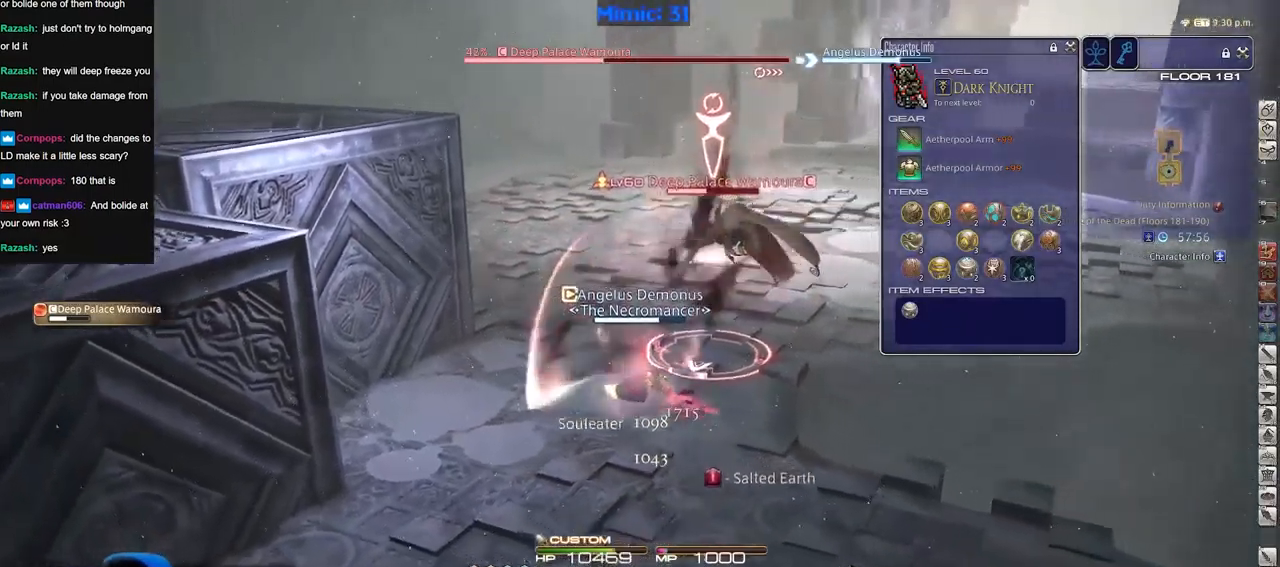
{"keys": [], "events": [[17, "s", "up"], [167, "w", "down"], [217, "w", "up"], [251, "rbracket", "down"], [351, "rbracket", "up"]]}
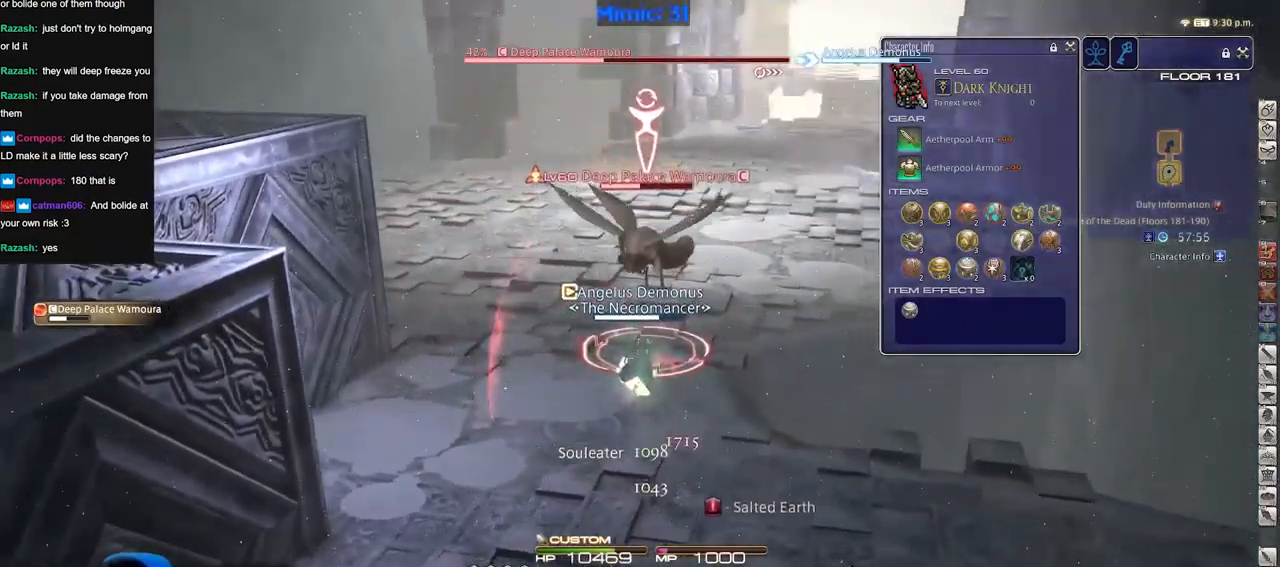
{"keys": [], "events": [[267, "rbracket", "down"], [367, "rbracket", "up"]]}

...

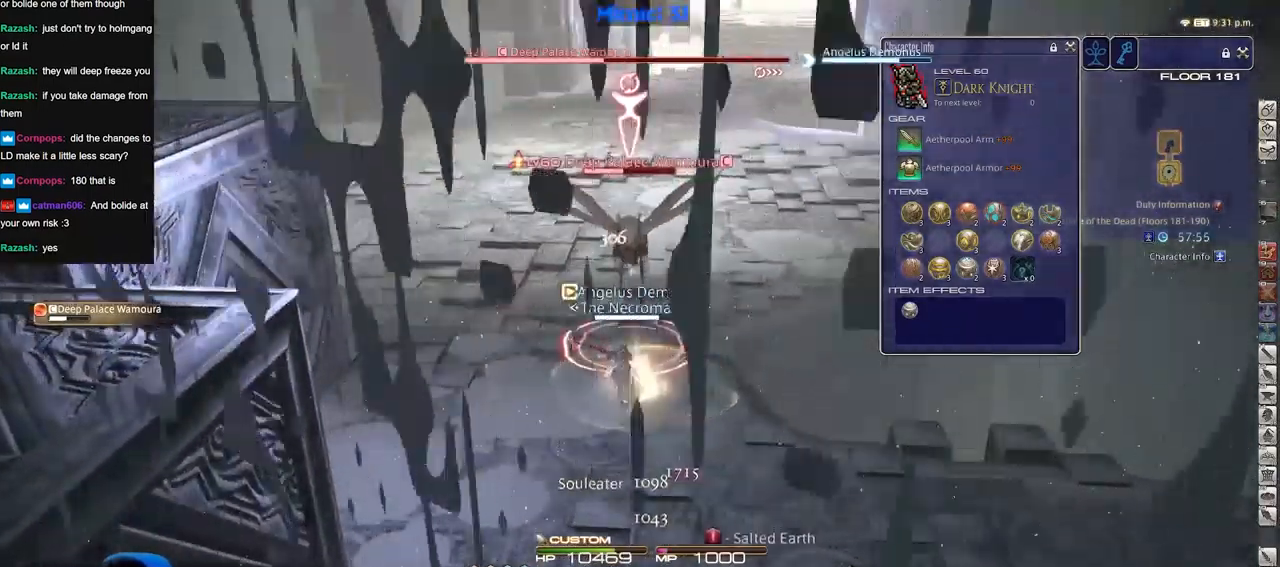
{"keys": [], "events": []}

* * *

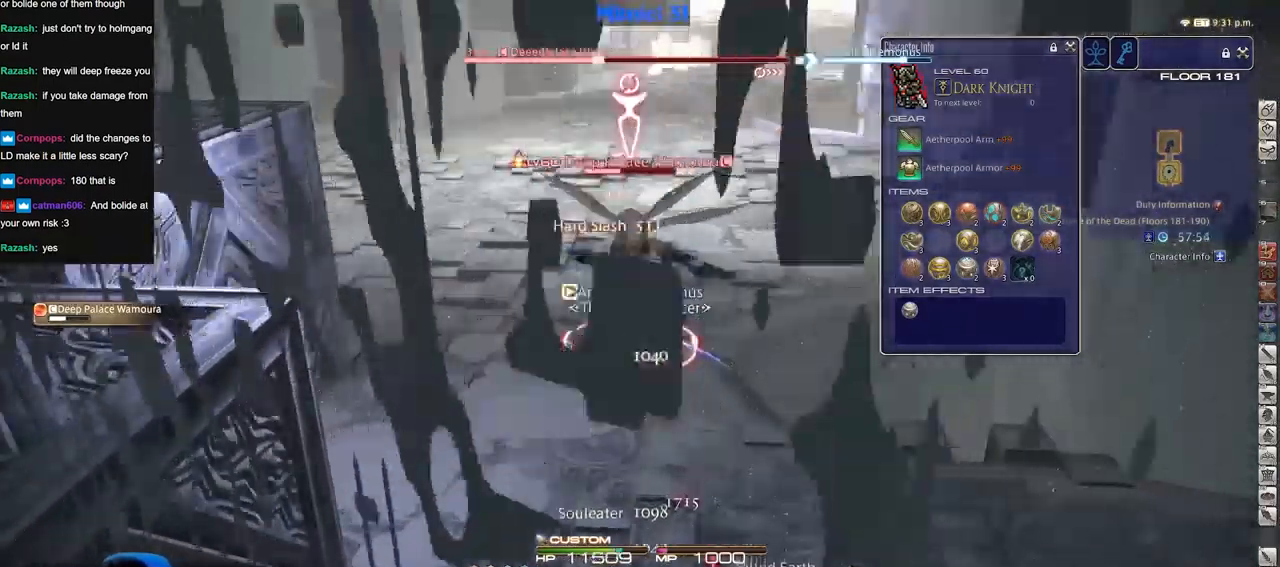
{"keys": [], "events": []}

WHAT THE EXERCISE ASKS →
When the records above are checked line by line, how many lines contain the word "rbracket"? Please give only that number.

SOLUTION FOR THIS PROBLEM →
2